Всех этих знаменитостей, отголоски славы которых доносились даже до нашего суссекского захолустья, мне весьма любезно называл мой сосед Уорр.

— Вон тот, Эндрю Гэмбл, ирландский чемпион, — сказал он. — Это он победил гвардейца Ноя Джеймса, а потом его самого чуть не убил Джем Белчер на Уимблдонском лугу, в лощине, у виселицы Аббершоу. Двое рядом с ним — тоже ирландцы — Джек О'Доннел и Билл Райан. Нет на свете боксера лучше хорошего ирландца, но вообще-то они страх какие запальчивые. Вон тот коротышка с хитрой мордой — Калеб Болдуин, уличный торговец, тот самый, кого называют «Гордостью Вестминстера». Он всего пяти футов и семи дюймов ростом, и весу в нем двадцать девять фунтов, но у него сердце великана. Никто еще его не победил, и нет в его весе человека, который мог бы его победить, разве что Голландец Сэм. А это Джордж Мэддокс, тоже ирландец и тоже боксер что надо. Вон тот, который ест вилкой и похож на джентльмена, только переносица малость подкачала, — это Дик Хемфри: он был первый в среднем весе, пока Мендоса не сбил с него спесь. А вон, видите, седой, со шрамами на лице?

— Да это ж старина Том Фолкнер, игрок в крикет! — воскликнул Гаррисон, поглядев, куда указывал толстый палец Билла Уорра. — Он лучший подающий во всех южных графствах, а когда был в расцвете, мало кто из боксеров мог против него устоять.

— Верно говоришь, Джек Гаррисон. Он из тех троих, которые приняли вызов, когда лучшие боксеры Бирмингема вызвали на бой лучших боксеров Лондона. Он и не старится вовсе, Том-то. Он вышел против Джека Торнхилла, когда ему стукнуло пятьдесят пять годов, и победил на пятидесятой минуте, а Джек запросто справлялся и с молодыми. Лучше быть старше, да тяжелее, чем моложе, да легче.

— Молодость лучше всего, — протяжно сказал кто-то на другом конце стола. — Эх, ребята, молодость лучше всего!

Здесь было много удивительных личностей, но человек, который произнес эти слова, казался самым странным из всех. Он был очень-очень стар, настолько старше всех прочих, что и сравнивать невозможно, и по его пожелтевшей, высохшей физиономии и рыбьим глазам никто бы не определил, сколько же ему лет.
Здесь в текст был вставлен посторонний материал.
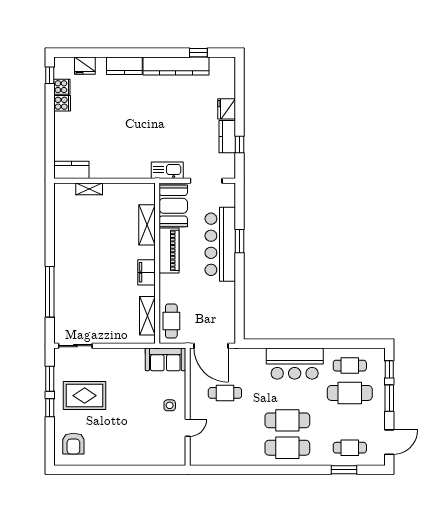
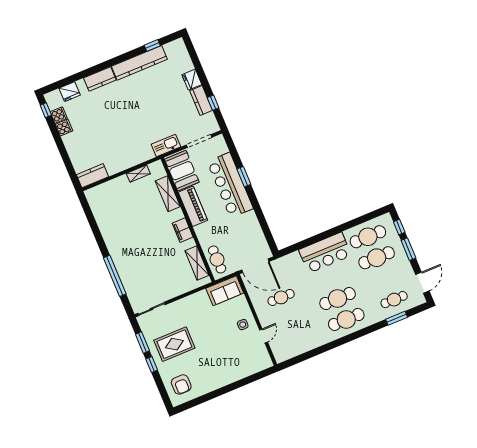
shelving: (89, 189) -> (138, 174), moved
cafe table: (350, 366) -> (368, 237), width x1.37, depth x1.35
На его восковой лысине торчало несколько жалких волосков. Все черты стерлись, утратили определенность; одутловатость и глубокие морщины — следы долгих прожитых лет — изуродовали лицо, и без того фантастически уродливое да к тому же еще обезображенное бесчисленными ударами кулаков, и сейчас в нем едва ли оставалось что-нибудь человеческое. Я заметил этого старика в самом начале ужина — он налег грудью на край стола, словно радуясь опоре, и нетвердой рукой ковырял в тарелке. Однако соседи усердно потчевали его вином, и вот плечи его раздались вширь, спина распрямилась, глаза заблестели, он удивленно огляделся по сторонам — видно, не мог вспомнить, как он сюда попал; потом приставил ладонь к уху и стал прислушиваться к разговорам со все возрастающим интересом.